Fusion’s breakthrough moment triggers race to harness artificial stars
Scientific milestones accelerate commercial timeline, but formidable technical challenges remain
Efforts to develop nuclear fusion achieved a historic milestone in December 2022 when US scientists achieved “ignition” – producing more energy from a fusion reaction than was required to trigger it. Fusion merges atoms to release energy, mimicking how the sun generates power. China followed with a milestone of its own this year, sustaining plasma at 100 million degrees Celsius for 18 minutes. Keeping plasma at such extreme temperatures is critical for maintaining the continuous fusion reaction needed for power generation. These breakthroughs have convinced some investors that the technology, perpetually “30 years away”, might be achieved within a decade. Unlike nuclear fission, which splits atoms in today’s power plants, fusion produces no long-term radioactive waste and cannot trigger runaway chain reactions. This potential has triggered unprecedented investment, with American startups raising US$5.6 billion in recent years, supplemented by US$800 million in annual federal funding. China has channelled at least US$1.5 billion annually into fusion development.
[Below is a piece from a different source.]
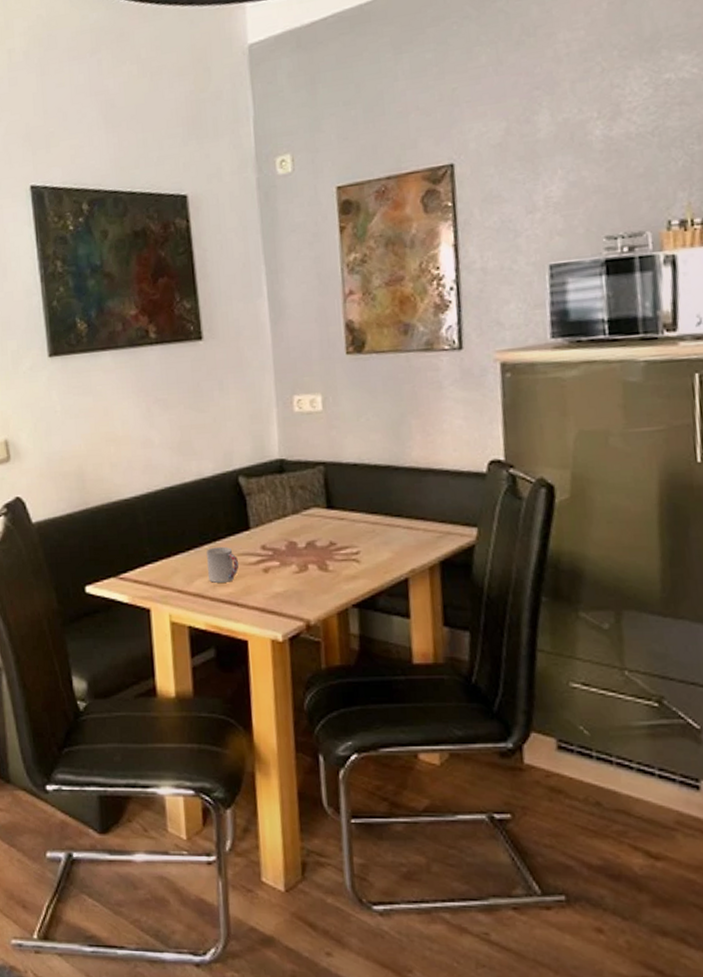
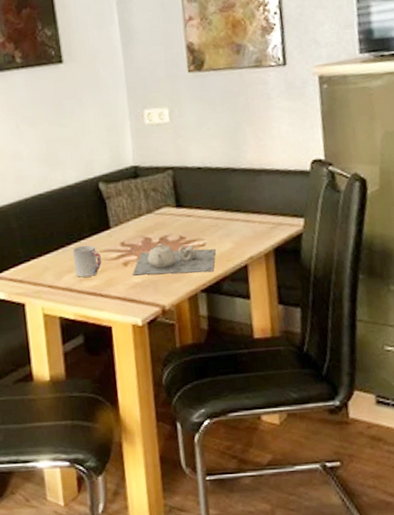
teapot: none [273,549,371,585] -> present [132,243,216,276]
Both superpowers have pursued contrasting strategies to commercialise fusion. American startups are making more individualised technological bets. For example, leading startup Commonwealth Fusion Systems is developing smaller magnetic reactors with proprietary super-magnets, while other companies pursue laser-based pellet compression. Meanwhile, China is spreading its bets more widely, with a stronger state role and heavier focus on the supply chain – from high-temperature superconducting materials to grid infrastructure – leveraging its industrial scale advantages in manufacturing. Beijing is building both a larger version of America’s national laser facility in Mianyang and advancing its own magnetic containment program. In July, Beijing established China Fusion Energy, a state venture backed by US$1.6 billion from major state-owned enterprises which aims to integrate the entire fusion supply chain.
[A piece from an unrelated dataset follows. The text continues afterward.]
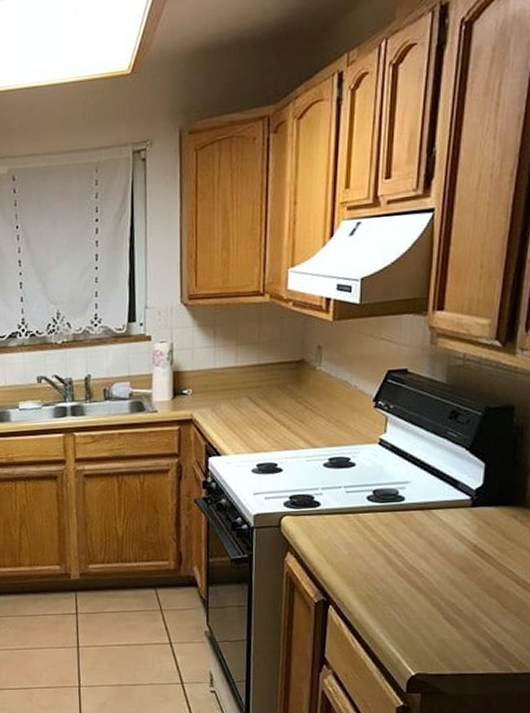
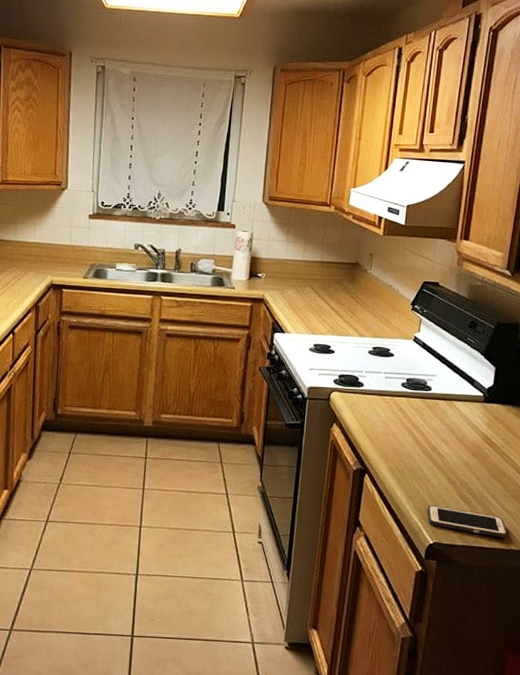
cell phone: none [406,632,507,661] -> present [427,505,507,538]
China’s industrial heft may prove decisive in commercialising fusion, even though the US retains its edge in breakthrough fusion science. This would reprise a pattern that has seen technologies like solar panels, permanent magnets, and lithium iron phosphate batteries first discovered or commercialised in the US before being produced at scale in China. That pattern is reinforced by talent flows: China graduates ten times more fusion PhDs annually while prominent US researchers increasingly return to Chinese institutions. With both nations targeting operational reactors by 2035-2040, the fusion race will serve as an important case study in determining the strengths of the US’ venture capital agility versus China’s state-orchestrated industrial planning.